RECORDS FOR THE EXERCISE:
• • • • •

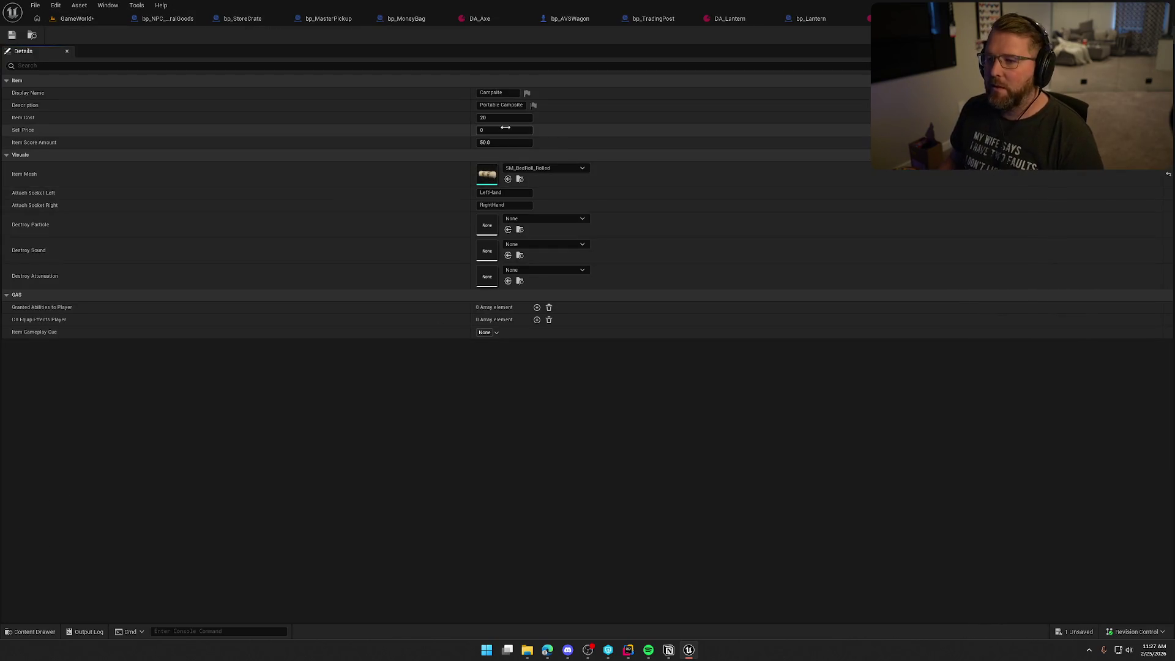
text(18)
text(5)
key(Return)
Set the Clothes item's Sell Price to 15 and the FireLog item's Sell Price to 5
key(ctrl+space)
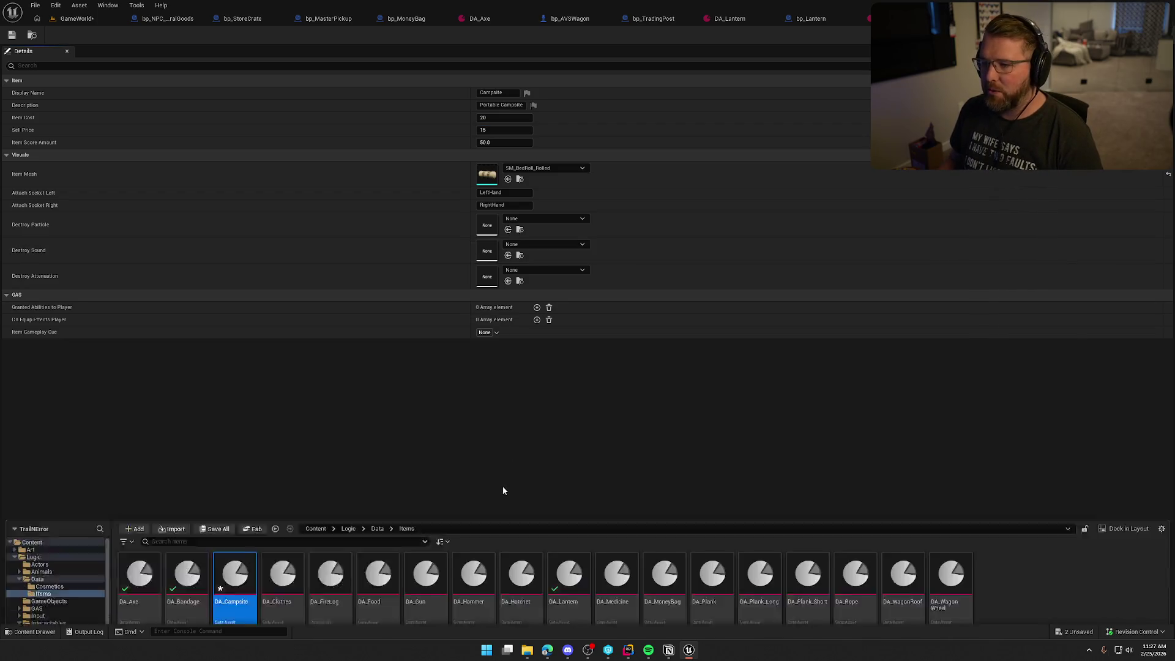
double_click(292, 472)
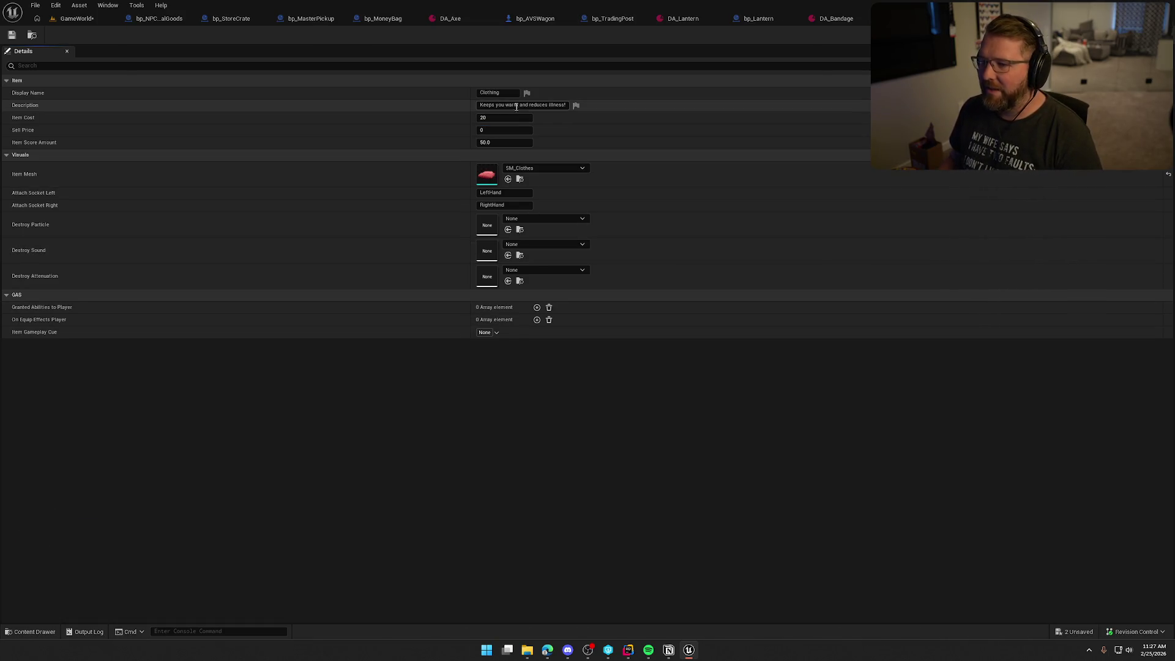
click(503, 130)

• • • • •

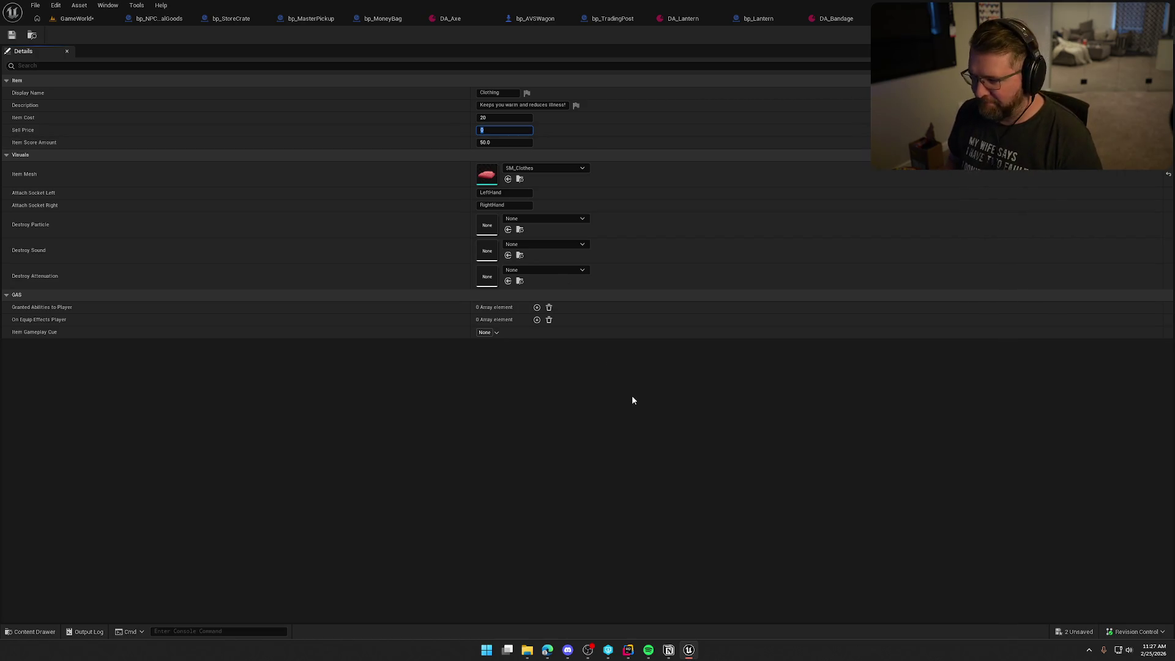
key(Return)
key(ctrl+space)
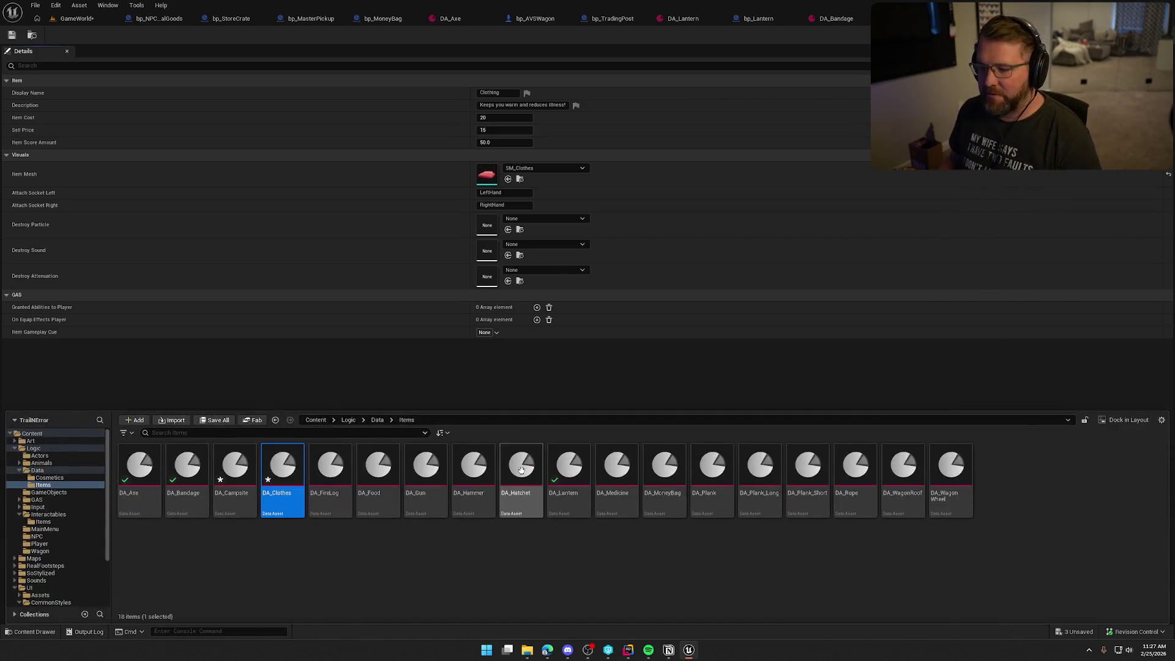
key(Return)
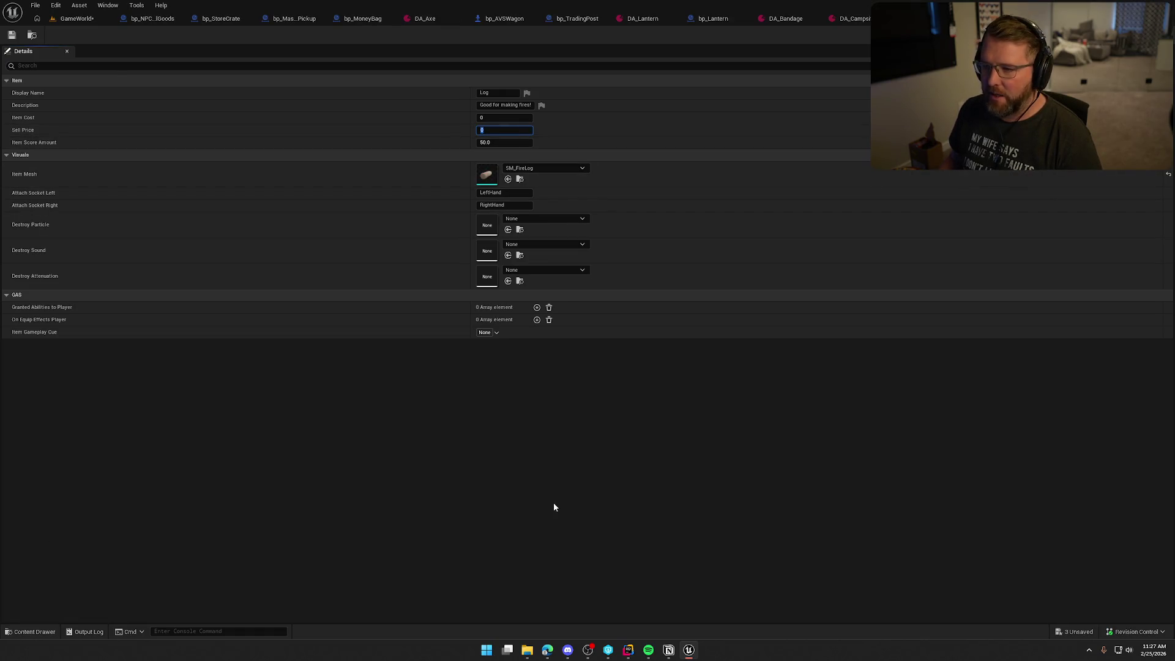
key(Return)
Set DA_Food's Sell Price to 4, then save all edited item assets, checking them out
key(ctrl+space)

• • • • •

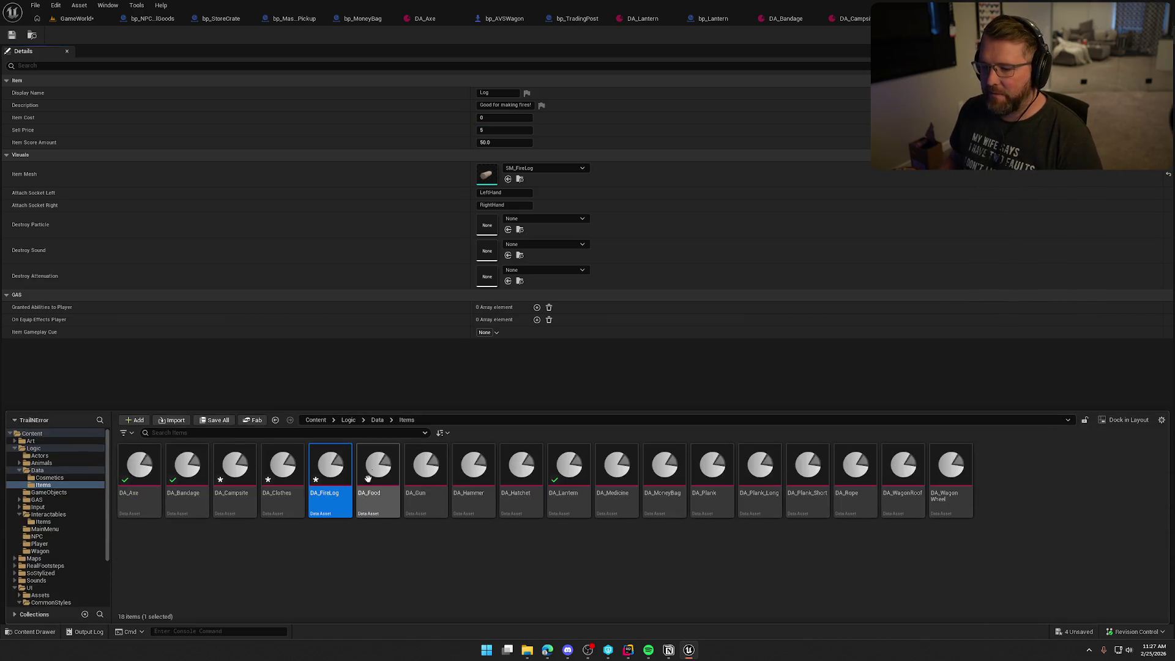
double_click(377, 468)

• • • • •

ACTIVITY: Take each line above that holds the string "item" and copy it.

WRITTEN RESPONSE:
Set the Clothes item's Sell Price to 15 and the FireLog item's Sell Price to 5
Set DA_Food's Sell Price to 4, then save all edited item assets, checking them out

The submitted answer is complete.